The City of Manent

"The City of Manent: A French Political Philosopher Examines Modernity," review of The City of Man, by Pierre Manent, Weekly Standard, 15 June 1998.

Excerpt:

A book like Pierre Manent’s The City of Man doesn’t come along every day.  Originally published in France in 1994 and now brought out in English by Princeton University Press, its is a fundamental book, and it raises a fundamental question: What is man?

Manent is a Frenchman, a student of the political philosopher Raymond Aron, and a professor of philosophy in Paris at the Ecole des Hautes Etudes — which could be rendered into English as the “School of Tall Studies” in a translation somewhat worse than the version of The City of Man by Marc A. LePain.  In our increasingly under-educated country it may be pointless to say, but I’ll say it: One good reason for learning French is to read prose like Pierre Manent’s.

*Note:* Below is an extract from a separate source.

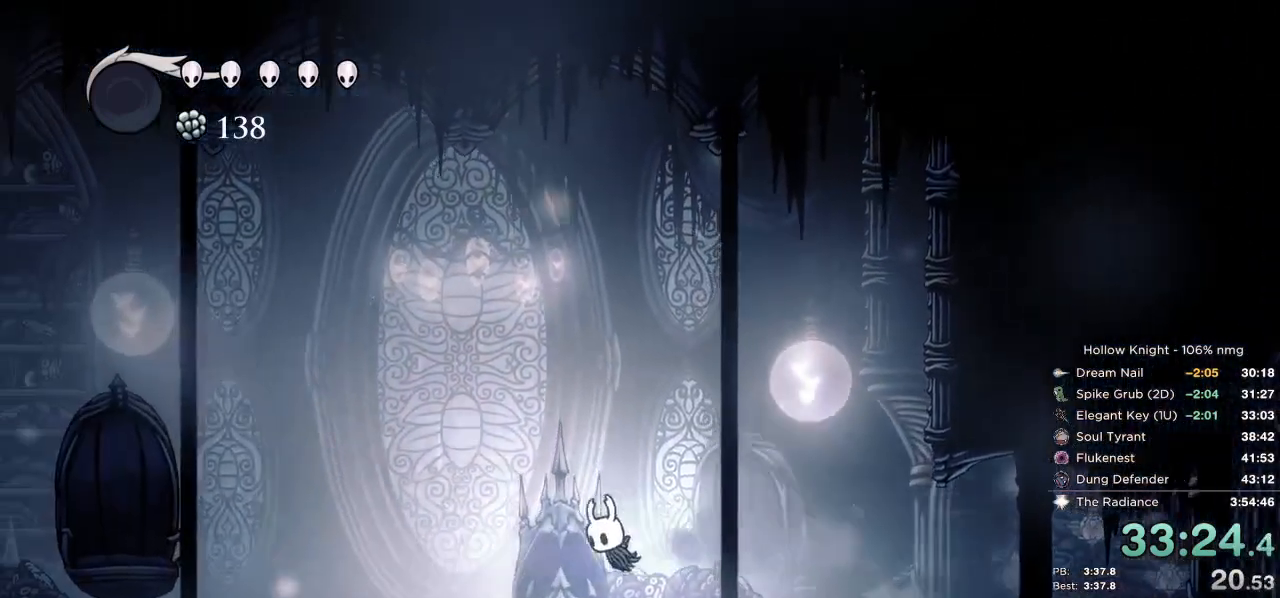
{"keys": ["left"], "events": [[333, "dash", "down"], [417, "dash", "up"]]}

Manent’s previous works include An Intellectual History of Liberalism (1987) and Tocqueville and the Nature of Democracy (1982), also recently translated.  A volume of essays, Modern Liberty and Its Discontents, is on the way.  For decades after World War II, his mentor Aron stood against communism and existentialism in France, and Manent, now forty-nine years old, is a leader in the succeeding generation of classical liberals (similar to our conservatives) now dominant in French intellectual life.  He is the antithesis of the pretentious and pernicious theorizers of the radical “Generation of ’68” — Jacques Derrida, Michel Foucault, Gilles Deleuze, and all the rest — who were through the 1970s and ’80s so eagerly imported from France and retailed to politically correct universities by gullible American professors.